Captain Underpants comes to Boise

So what was the famous author like in person? “He was awesome and chatted with the kids, drawing little sketches in each of the kid’s books.” Ironically, Dav Pilkey began his doodling as a fidgety kid in elementary school, according to the article in Boise Weekly. As a grown-up, he turned that experience into a series about two elementary students who ultimately convert their doodles into a photocopied comic strip, showing how they helped fight supervillains with the help of Captain Underpants. And now all across America, students are drawing their own comic strips, which ultimately find their way to Dav Pilkey (who gives them an appreciative nod).
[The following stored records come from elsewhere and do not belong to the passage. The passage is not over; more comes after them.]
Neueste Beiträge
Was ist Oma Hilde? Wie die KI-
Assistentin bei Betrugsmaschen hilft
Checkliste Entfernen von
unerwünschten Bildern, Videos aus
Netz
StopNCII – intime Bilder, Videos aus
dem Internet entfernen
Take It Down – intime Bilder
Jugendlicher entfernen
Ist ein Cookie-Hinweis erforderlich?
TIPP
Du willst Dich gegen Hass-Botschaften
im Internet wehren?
“I didn’t want the book to be a story about a superhero,” he tells the newsweekly. “I really wanted it to be about a kid or two kids who just didn’t fit in with school.” fact, some parents still complain about the book’s rowdy tone, and according to the American Library Association, it was last year’s #1 target for book-banning campaigns — receiving even more complaints than 50 Shades of Grey. But Pilkey shares the other side of the story with the Boise newspaper, saying that some parents actually get emotional as they tell him their children love reading now — thanks in part to his funny books.

And seated at a public library in Boise, he tried to return some of the love. Rather than just giving a talk, he requested a chance to sit down and meet individually with the children, autographing their books — and often adding another doodles. “That really makes book-signing worthwhile for me, that personal connection,” he said.

Captain Underpants - Dav Pilkey autograph

“I’m very honored to have this job. It feels like, in some silly way, my books are making a difference.”